Based on the metaphor of a sand pile in one dimension, the question is how erosion might look in two dimensions such as a river basin. The students could gain experience by dripping water over a smooth bed of sand that is slightly tipped. This should result in erosion patterns that would be different each time they do the experiment. The patterns could be simulated with a cellular automata and this could be used to explore parameters such as water flow and the angle of the tip. As the students collect data on the process, they should eventually try to characterize the length of each stream or the area of each basin. This data can be analyzed by plotting the stream length to the basin area or computed outflow of each area with the drainage area. When these data are transformed to log-log and visualized, the plots should be nearly linear, indicating a scale-independent process. Thus, this simple exercise has the five components; a metaphor that needs to be expanded a bit, experience with a test bed and by looking at pictures of natural watersheds, simulation with a cellular automata, data collection that is open ended and not driven by an immediately apparent natural laws, and data analysis by visualization that shows a scale-independent pattern.

 

Example 2: Order through fluctuation

This second suggested exercise doesn't have a readily available system for data collection and relies on the simulation to generate a data set for analysis. The initial metaphors are for turbulence in water and the castrophe surface for a threshold effect. Simulations can be built easily in STELLA that will demonstrate locally stable behavior, but if a threshold is crossed result in a regime change to another region of behavior. A common example of this behavior is in lake eutrophication. As the input data to the simulation is varied, with imposed random noise, the output data can be collected as a pseudo-data set. Different runs of the simulation will show different outcomes. The students will then be given data sets that they know either resulted in switching or not and asked to analyze these using simple statistics and visualization. Finally, the students will test their ability to find a pattern with partial data sets (generated by the instructor) that go near, but not to the point of the switch. The value of detecting a pattern can be discussed in the context of the consequences of thinking there is a pattern when there isn't and not seeing a pattern when there acutally is.

 

Example 3: Multi-actor game (economic)

There are several examples of multi-actor games that can be used to simulate complex group decision processes. Stodder (2000) gives three examples that can be used in an introductory economics class (the efficiency of a competitive market, the difference between marginal and average products, and money as a efficient solution to the "double coincidence of wants" problem). Another game that is more involved and requires a mediator is based on the value of lake water for recreation or farming (Carpenter 2002). One point of these games is to collect the data of individual actions during play and then analyze that data later.

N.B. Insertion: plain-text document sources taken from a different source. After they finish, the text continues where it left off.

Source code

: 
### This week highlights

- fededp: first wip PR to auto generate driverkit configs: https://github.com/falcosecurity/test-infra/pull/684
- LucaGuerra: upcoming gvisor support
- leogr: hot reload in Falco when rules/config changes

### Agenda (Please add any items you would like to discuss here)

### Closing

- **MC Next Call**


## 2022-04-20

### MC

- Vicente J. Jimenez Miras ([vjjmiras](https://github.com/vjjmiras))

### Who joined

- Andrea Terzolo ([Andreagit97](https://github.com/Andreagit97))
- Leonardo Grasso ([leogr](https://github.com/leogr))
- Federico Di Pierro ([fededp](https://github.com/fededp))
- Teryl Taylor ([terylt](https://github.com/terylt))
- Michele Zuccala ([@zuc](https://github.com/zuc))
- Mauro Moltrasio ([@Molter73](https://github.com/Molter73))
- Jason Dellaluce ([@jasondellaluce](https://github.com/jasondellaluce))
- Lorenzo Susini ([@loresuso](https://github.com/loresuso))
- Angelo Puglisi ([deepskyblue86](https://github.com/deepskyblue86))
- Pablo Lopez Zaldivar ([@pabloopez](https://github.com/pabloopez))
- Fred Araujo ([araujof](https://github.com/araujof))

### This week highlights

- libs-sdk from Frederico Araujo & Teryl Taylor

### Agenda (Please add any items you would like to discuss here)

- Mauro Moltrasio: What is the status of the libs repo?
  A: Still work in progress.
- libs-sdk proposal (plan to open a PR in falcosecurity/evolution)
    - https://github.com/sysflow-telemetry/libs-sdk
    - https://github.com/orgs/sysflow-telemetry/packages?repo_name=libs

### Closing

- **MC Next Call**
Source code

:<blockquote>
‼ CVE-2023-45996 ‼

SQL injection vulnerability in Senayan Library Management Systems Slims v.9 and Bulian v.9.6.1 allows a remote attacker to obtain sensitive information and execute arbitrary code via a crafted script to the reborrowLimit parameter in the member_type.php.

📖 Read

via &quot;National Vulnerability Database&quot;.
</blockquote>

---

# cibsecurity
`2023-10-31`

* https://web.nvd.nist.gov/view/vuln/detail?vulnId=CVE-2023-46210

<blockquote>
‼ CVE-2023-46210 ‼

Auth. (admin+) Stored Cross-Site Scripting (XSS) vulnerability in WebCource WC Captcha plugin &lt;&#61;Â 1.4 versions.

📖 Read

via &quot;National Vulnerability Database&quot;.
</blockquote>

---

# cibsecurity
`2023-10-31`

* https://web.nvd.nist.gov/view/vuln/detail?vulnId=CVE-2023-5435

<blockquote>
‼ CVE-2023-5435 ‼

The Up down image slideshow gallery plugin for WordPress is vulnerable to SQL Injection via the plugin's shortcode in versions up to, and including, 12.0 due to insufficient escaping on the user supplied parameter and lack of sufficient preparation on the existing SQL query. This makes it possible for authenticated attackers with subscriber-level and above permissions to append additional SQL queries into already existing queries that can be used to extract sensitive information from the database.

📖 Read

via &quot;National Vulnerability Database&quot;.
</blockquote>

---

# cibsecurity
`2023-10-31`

Stodder describes how the economic games can be compared to traditional economic theories. Carpenter describes the individual actions in terms of the resiliency cycle. One obvious points that these games make is that complex behaviors should be expected, not a suprise, in even the simplest muti-actor game.

 

Conclusions

The principle components for teaching about complex systems are different than used in teaching traditionally about deterministic systems. There is a pedagogical hurdle faced in both activities. Students are expected to jump from associations to powerful generalizations in the traditional approach whereas students may be restricted by the mathematical analysis required to fully appreciate complex systems.